The proposal comes as district officials grapple with balancing a $124 million budget shortfall for the upcoming fiscal year.

Those newly on the chopping block include more than 40 library technicians, mental health workers and bus drivers, along with other support staff. Notices have already been served on teachers, tech support staff, and special education assistants, among others.

A decision must be made by May 11.

The item, along with several others, were be taken up at the board's meeting at 5 p.m. at district headquarters in Normal Heights.

The trustees also unanimously approved a resolution in support of state legislation that would prohibit California from doing business with contractors who help build a wall on the U.S.-Mexico border.

SB 30, by Sen. Ricardo Lara, D-Bell Gardens, would prevent the state from awarding or renewing a public contract with any person who provides goods or services to the federal government for construction of a wall, fence or barrier along the border.

According to the school district, endorsing the legislation would send the message that the "Board of Education believes a proposed border wall between California and Mexico would do serious economic, social and environmental harm to its students and the larger San Diego community."

Also at the meeting, opponents of a new district program to combat Islamophobia in San Diego protested during a public comment period.

In an email sent to reporters, Citizens for Quality Education-San Diego said they opposed the implementation of "anti-American Sharia Law policies" at local schools.

Some parents say the anti-bullying program is not enough and needs to include all students.

The program is the result of direction by the board last July to address discrimination against Muslim students and their families, who trustees said are more likely to be bullied than other students.

Between July 1 and Dec. 31 last year, there were seven reported incidents of harassment based on religion in San Diego Unified schools, according to a district presentation.
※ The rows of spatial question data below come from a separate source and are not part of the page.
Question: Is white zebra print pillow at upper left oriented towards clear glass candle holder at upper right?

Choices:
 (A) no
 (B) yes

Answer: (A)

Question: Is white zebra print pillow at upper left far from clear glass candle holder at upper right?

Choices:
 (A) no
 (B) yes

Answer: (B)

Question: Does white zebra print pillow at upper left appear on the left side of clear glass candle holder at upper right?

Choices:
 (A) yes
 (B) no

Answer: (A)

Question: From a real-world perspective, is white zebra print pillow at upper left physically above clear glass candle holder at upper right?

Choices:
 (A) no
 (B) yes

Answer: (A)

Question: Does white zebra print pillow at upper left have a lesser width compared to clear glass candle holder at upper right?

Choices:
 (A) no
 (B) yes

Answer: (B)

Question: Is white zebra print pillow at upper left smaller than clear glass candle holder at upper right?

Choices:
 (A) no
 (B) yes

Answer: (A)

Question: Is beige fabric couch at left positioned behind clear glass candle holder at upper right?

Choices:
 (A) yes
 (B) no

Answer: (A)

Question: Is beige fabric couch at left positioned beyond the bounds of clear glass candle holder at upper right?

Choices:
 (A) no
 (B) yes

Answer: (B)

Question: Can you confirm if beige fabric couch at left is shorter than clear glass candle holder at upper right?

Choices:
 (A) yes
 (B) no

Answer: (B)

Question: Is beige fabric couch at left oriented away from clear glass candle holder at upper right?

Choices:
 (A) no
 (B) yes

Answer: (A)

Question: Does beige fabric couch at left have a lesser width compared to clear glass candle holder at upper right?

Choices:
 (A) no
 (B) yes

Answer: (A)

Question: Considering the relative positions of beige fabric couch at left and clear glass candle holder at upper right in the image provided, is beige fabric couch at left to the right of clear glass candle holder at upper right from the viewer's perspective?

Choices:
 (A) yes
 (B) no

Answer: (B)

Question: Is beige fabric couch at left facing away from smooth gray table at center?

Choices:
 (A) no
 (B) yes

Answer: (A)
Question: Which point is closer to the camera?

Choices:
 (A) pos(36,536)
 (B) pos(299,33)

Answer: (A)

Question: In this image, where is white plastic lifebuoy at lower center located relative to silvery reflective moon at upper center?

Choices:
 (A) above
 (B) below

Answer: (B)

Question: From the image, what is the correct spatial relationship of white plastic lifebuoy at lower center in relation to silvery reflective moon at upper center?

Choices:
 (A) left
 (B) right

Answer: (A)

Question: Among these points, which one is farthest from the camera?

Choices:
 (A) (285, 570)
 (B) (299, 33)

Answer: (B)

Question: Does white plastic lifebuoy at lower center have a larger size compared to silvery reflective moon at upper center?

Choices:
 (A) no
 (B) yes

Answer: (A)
By comparison, there were 36 based on race and 21 on sex during the same period.

The program includes making teachers and staff aware of when Muslim holidays occur, setting up professional staff development training on awareness of and advocating for Muslim culture, providing resources to students during Ramadan, and giving teachers history and social science materials, among other things.

In its statement, CQE said it objected to several steps being taken under the program, including establishing a partnership with the San Diego chapter of the Council on American-Islamic Relations.

The board also received a petition signed by 700 parents and says advanced sex ed classes, that now include graphic cartoons, being taught in elementary school are inappropriate.